Before-and-after page screenshots:
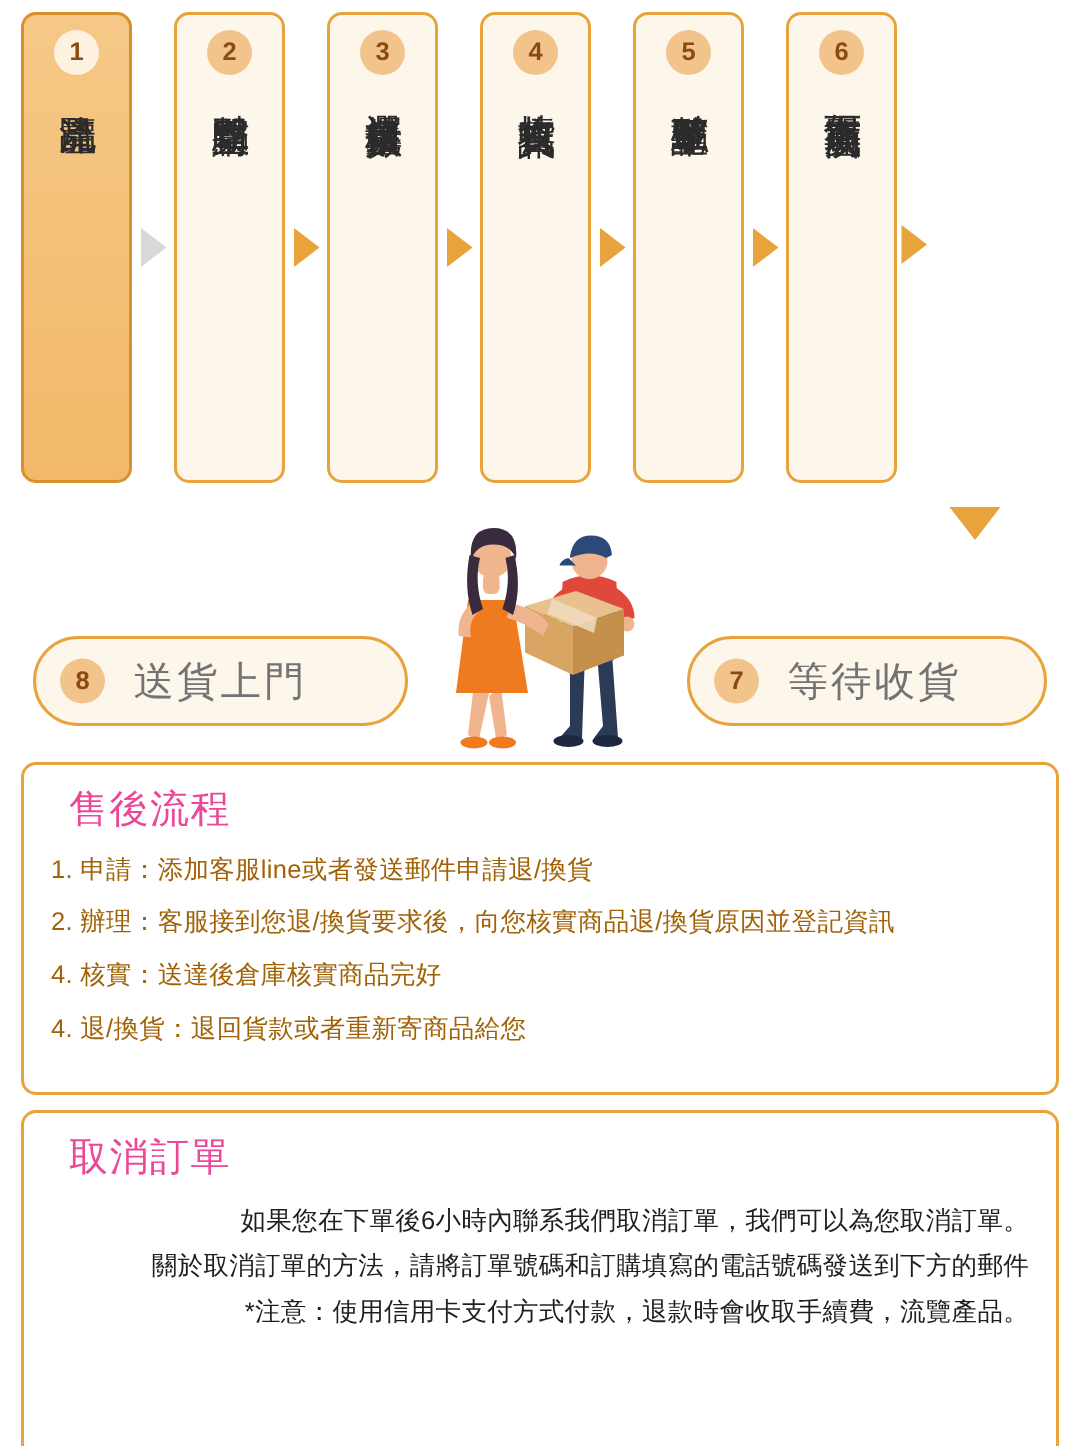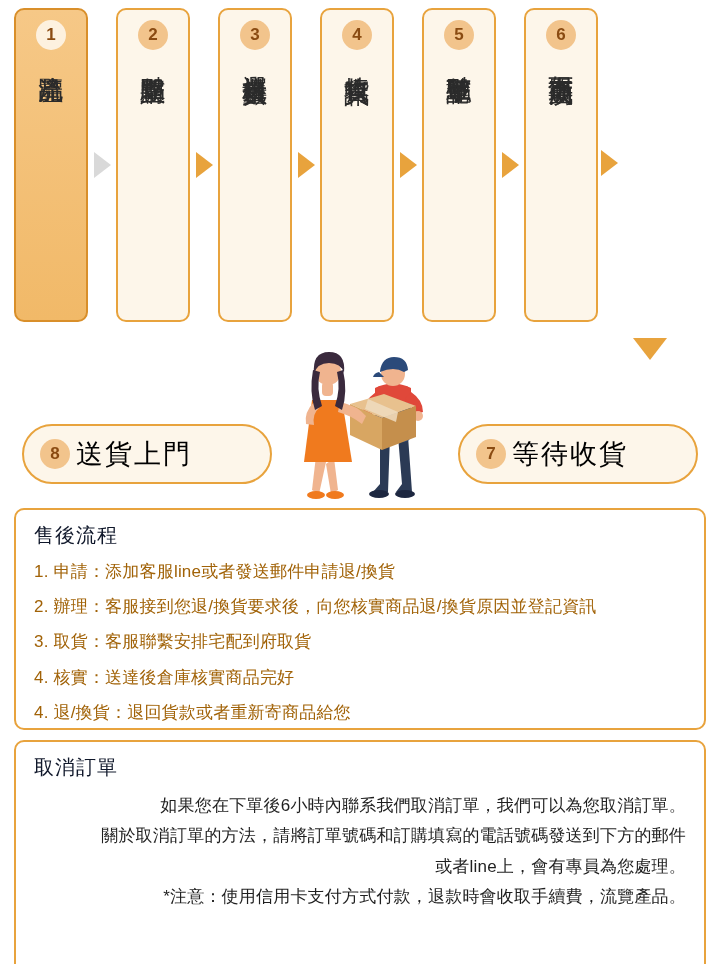--- a/index.html
+++ b/index.html
@@ -120,23 +120,23 @@
     width: 30px; height: 30px;
     border-radius: 50%;
     background: #f2c48c;
     color: #8a4b12;
     font-weight: bold;
     font-size: 17px;
     display: flex; align-items: center; justify-content: center;
     flex: 0 0 auto;
   }
   .pill-label {
-    margin-left: 6px;
+    margin-left: 19px;
     font-size: 27px;
-    color: #000000;
+    color: #737373;
     letter-spacing: 2px;
   }
 
   
   .card {
     position: absolute;
     border: 2px solid #e8a33d;
     border-radius: 10px;
     background: #ffffff;
     padding: 12px 18px 14px 18px;
@@ -144,23 +144,24 @@
   #card-after { left: 14px; top: 508px; width: 692px; height: 222px; }
   #card-cancel { left: 14px; top: 740px; width: 692px; height: 236px; }
 
   .card-head {
     display: flex;
     align-items: baseline;
     gap: 10px;
     margin-bottom: 8px;
   }
   .card-title {
-    font-size: 20px;
-    color: #0f172a;
+    font-size: 26px;
+    color: #ec4899;
     letter-spacing: 1px;
+    margin-left: 12px;
   }
   .card-note {
     font-size: 14.5px;
     color: #e03020;
     letter-spacing: 0px;
   }
   .card-list {
     margin: 0; padding: 0;
     list-style: none;
   }
@@ -305,29 +306,27 @@
     <div class="pill-label">等待收貨</div>
   </div>
 
   <div class="card" id="card-after">
     <div class="card-head">
       <span class="card-title">售後流程</span>
     </div>
     <ul class="card-list">
       <li>1. 申請：添加客服line或者發送郵件申請退/換貨</li>
       <li>2. 辦理：客服接到您退/換貨要求後，向您核實商品退/換貨原因並登記資訊</li>
-      <li>3. 取貨：客服聯繫安排宅配到府取貨</li>
       <li>4. 核實：送達後倉庫核實商品完好</li>
       <li>4. 退/換貨：退回貨款或者重新寄商品給您</li>
     </ul>
   </div>
 
   <div class="card" id="card-cancel">
     <span class="card-title">取消訂單</span>
     <div class="body">
       <p class="card-para">如果您在下單後6小時內聯系我們取消訂單，我們可以為您取消訂單。</p>
       <p class="card-para">關於取消訂單的方法，請將訂單號碼和訂購填寫的電話號碼發送到下方的郵件</p>
-      <p class="card-para">或者line上，會有專員為您處理。</p>
       <p class="card-para">*注意：使用信用卡支付方式付款，退款時會收取手續費，流覽產品。</p>
     </div>
   </div>
 
 </div>
 
 </body></html>

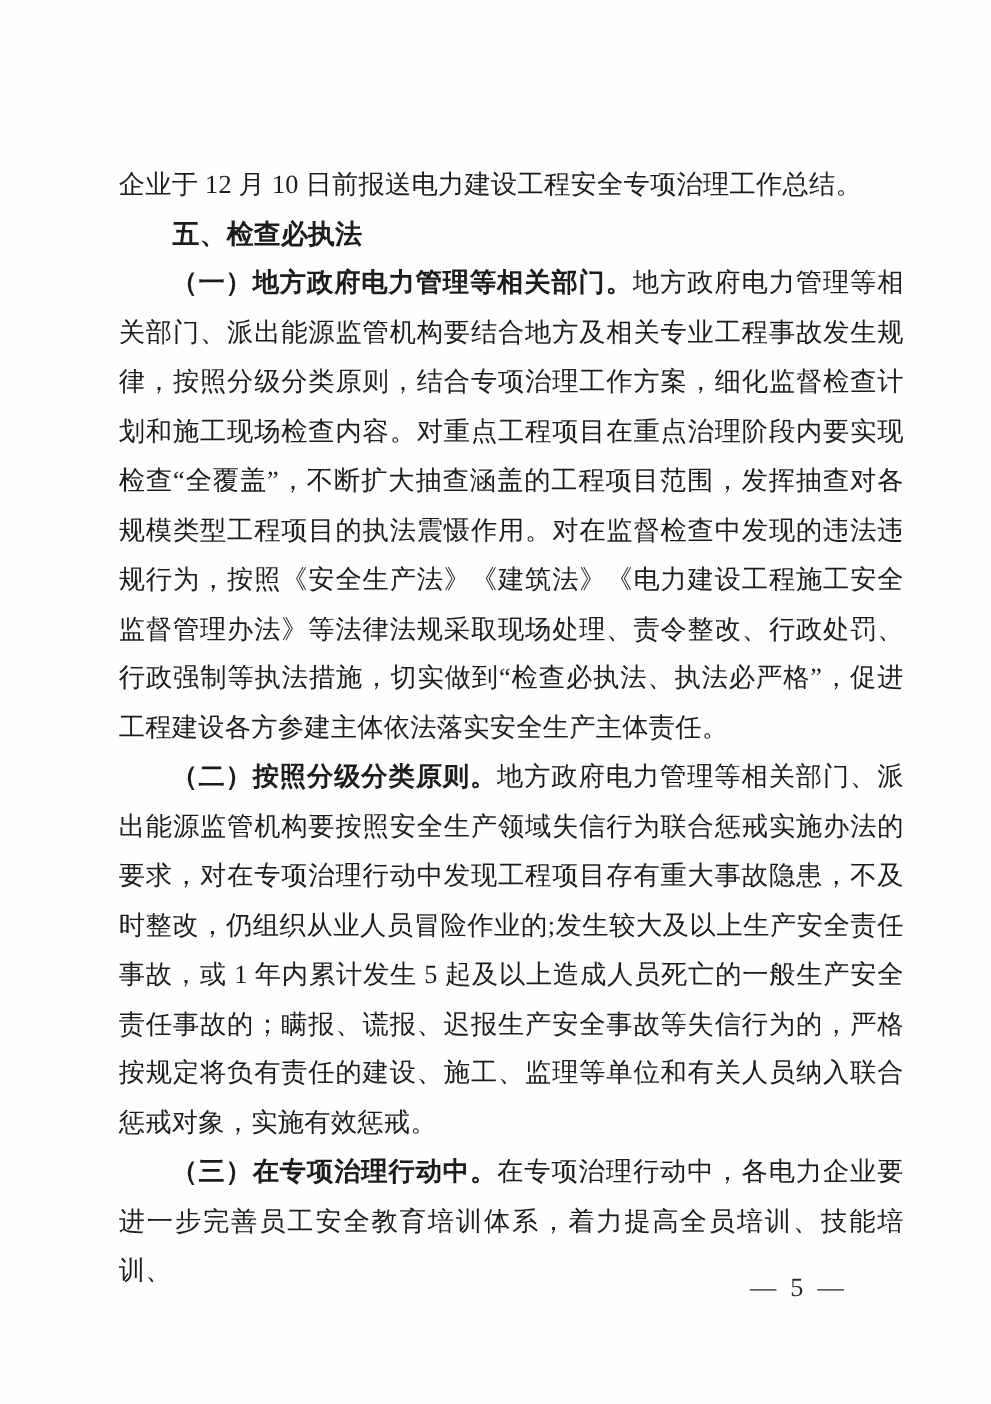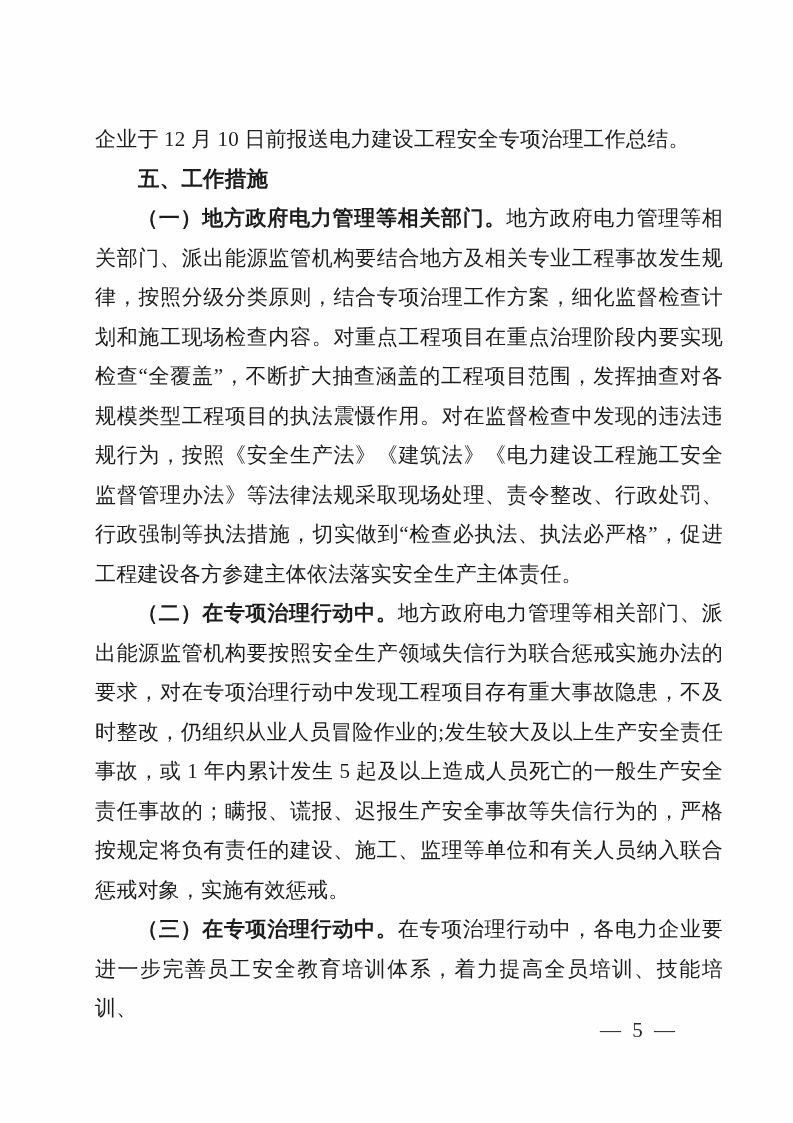--- a/index.html
+++ b/index.html
@@ -13,21 +13,21 @@
     height: 1123px;
     background: #fefefde;
     background: #fefefe;
     overflow: hidden;
     font-family: "Liberation Serif", "DejaVu Serif", serif;
     color: #1c1c1c;
   }
   .content {
     position: absolute;
     left: 95px;
-    top: 120px;
+    top: 128px;
     width: 628px;
     font-size: 21px;
     line-height: 39.5px;
     text-align: justify;
     letter-spacing: 0.2px;
   }
   .cont-line {
     margin: 0;
     text-indent: 0;
   }
@@ -58,28 +58,28 @@
 </head>
 <body>
 
 <div class="page">
   <div class="content">
 
     <p class="cont-line">
       <span>企业于 12 月 10 日前报送电力建设工程安全专项治理工作总结。</span>
     </p>
 
-    <h2 class="section-heading">五、工作措施</h2>
+    <h2 class="section-heading">五、检查必执法</h2>
 
     <p class="para">
       <span class="lead">（一）地方政府电力管理等相关部门。</span><span>地方政府电力管理等相关部门、派出能源监管机构要结合地方及相关专业工程事故发生规律，按照分级分类原则，结合专项治理工作方案，细化监督检查计划和施工现场检查内容。对重点工程项目在重点治理阶段内要实现检查“全覆盖”，不断扩大抽查涵盖的工程项目范围，发挥抽查对各规模类型工程项目的执法震慑作用。对在监督检查中发现的违法违规行为，按照《安全生产法》《建筑法》《电力建设工程施工安全监督管理办法》等法律法规采取现场处理、责令整改、行政处罚、行政强制等执法措施，切实做到“检查必执法、执法必严格”，促进工程建设各方参建主体依法落实安全生产主体责任。</span>
     </p>
 
     <p class="para">
-      <span class="lead">（二）在专项治理行动中。</span><span>地方政府电力管理等相关部门、派出能源监管机构要按照安全生产领域失信行为联合惩戒实施办法的要求，对在专项治理行动中发现工程项目存有重大事故隐患，不及时整改，仍组织从业人员冒险作业的;发生较大及以上生产安全责任事故，或 1 年内累计发生 5 起及以上造成人员死亡的一般生产安全责任事故的；瞒报、谎报、迟报生产安全事故等失信行为的，严格按规定将负有责任的建设、施工、监理等单位和有关人员纳入联合惩戒对象，实施有效惩戒。</span>
+      <span class="lead">（二）按照分级分类原则。</span><span>地方政府电力管理等相关部门、派出能源监管机构要按照安全生产领域失信行为联合惩戒实施办法的要求，对在专项治理行动中发现工程项目存有重大事故隐患，不及时整改，仍组织从业人员冒险作业的;发生较大及以上生产安全责任事故，或 1 年内累计发生 5 起及以上造成人员死亡的一般生产安全责任事故的；瞒报、谎报、迟报生产安全事故等失信行为的，严格按规定将负有责任的建设、施工、监理等单位和有关人员纳入联合惩戒对象，实施有效惩戒。</span>
     </p>
 
     <p class="para">
       <span class="lead">（三）在专项治理行动中。</span><span>在专项治理行动中，各电力企业要进一步完善员工安全教育培训体系，着力提高全员培训、技能培训、</span>
     </p>
 
   </div>
 
   <div class="page-number">— 5 —</div>
 </div>

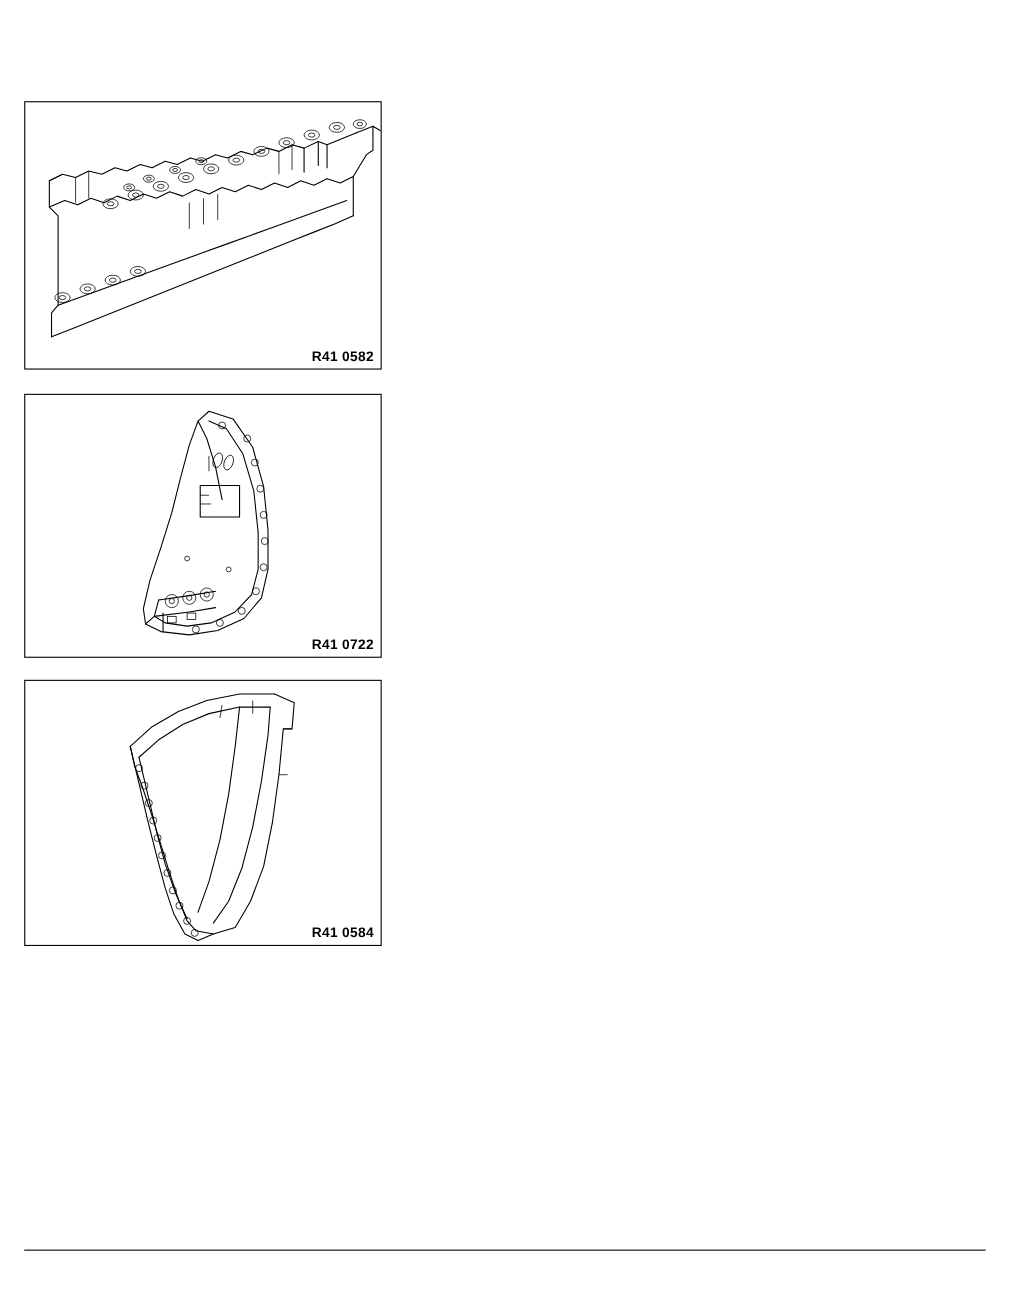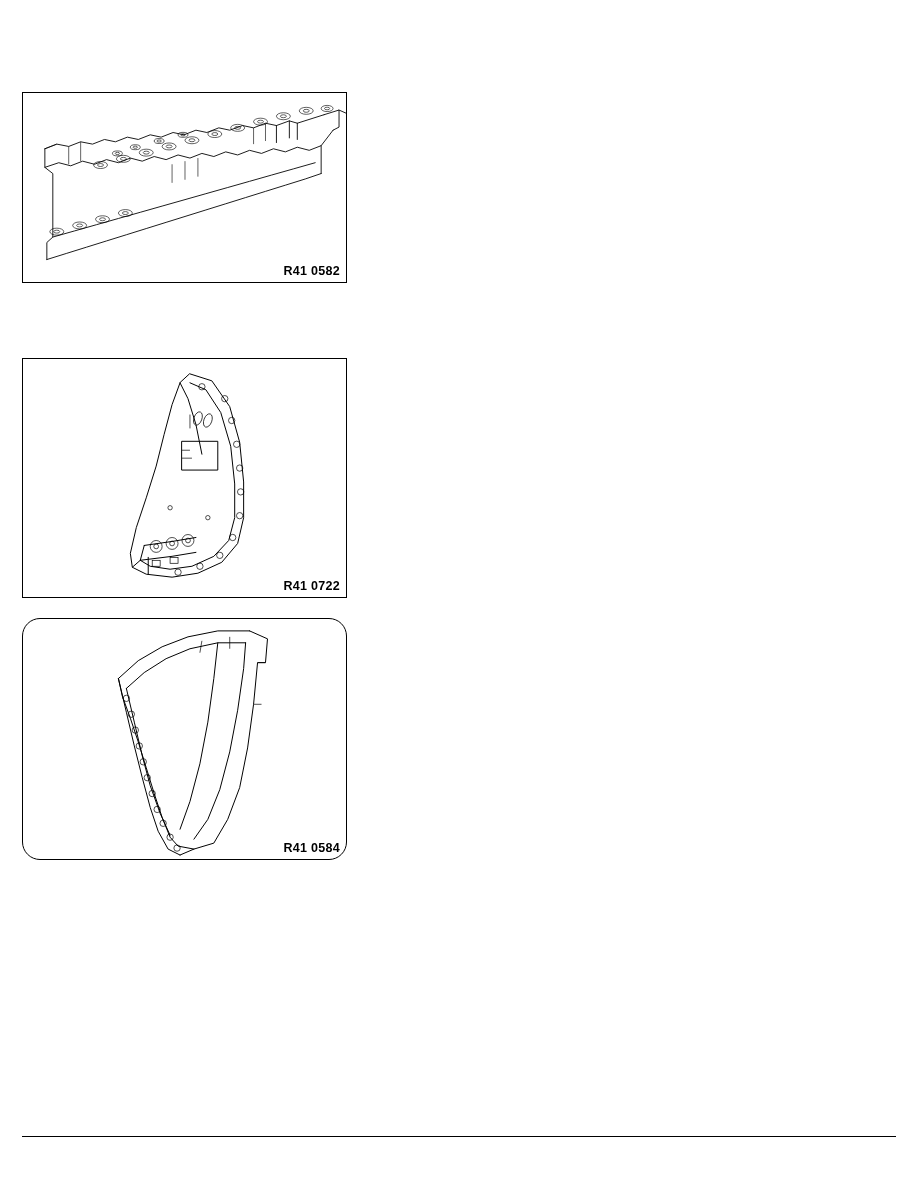--- a/index.html
+++ b/index.html
@@ -38,23 +38,23 @@
   }
   .figure svg {
     position: absolute;
     left: 0;
     top: 0;
     width: 100%;
     height: 100%;
     display: block;
   }
   
-  #fig-1 { left: 22px; top: 92px;  width: 325px; height: 191px; }
+  #fig-1 { left: 22px; top: 92px;  width: 325px; height: 244px; }
   #fig-2 { left: 22px; top: 358px; width: 325px; height: 240px; }
-  #fig-3 { left: 22px; top: 618px; width: 325px; height: 242px; border-radius: 18px; }
+  #fig-3 { left: 22px; top: 618px; width: 325px; height: 242px; }
 
   .rule {
     position: absolute;
     left: 22px;
     top: 1136px;
     width: 874px;
     height: 0;
     border-top: 1px solid #000000;
   }
   .line-art {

**Work request**
Tallying every line that holds the string "flex", report the total for the records and nothing else.

**Your response**
3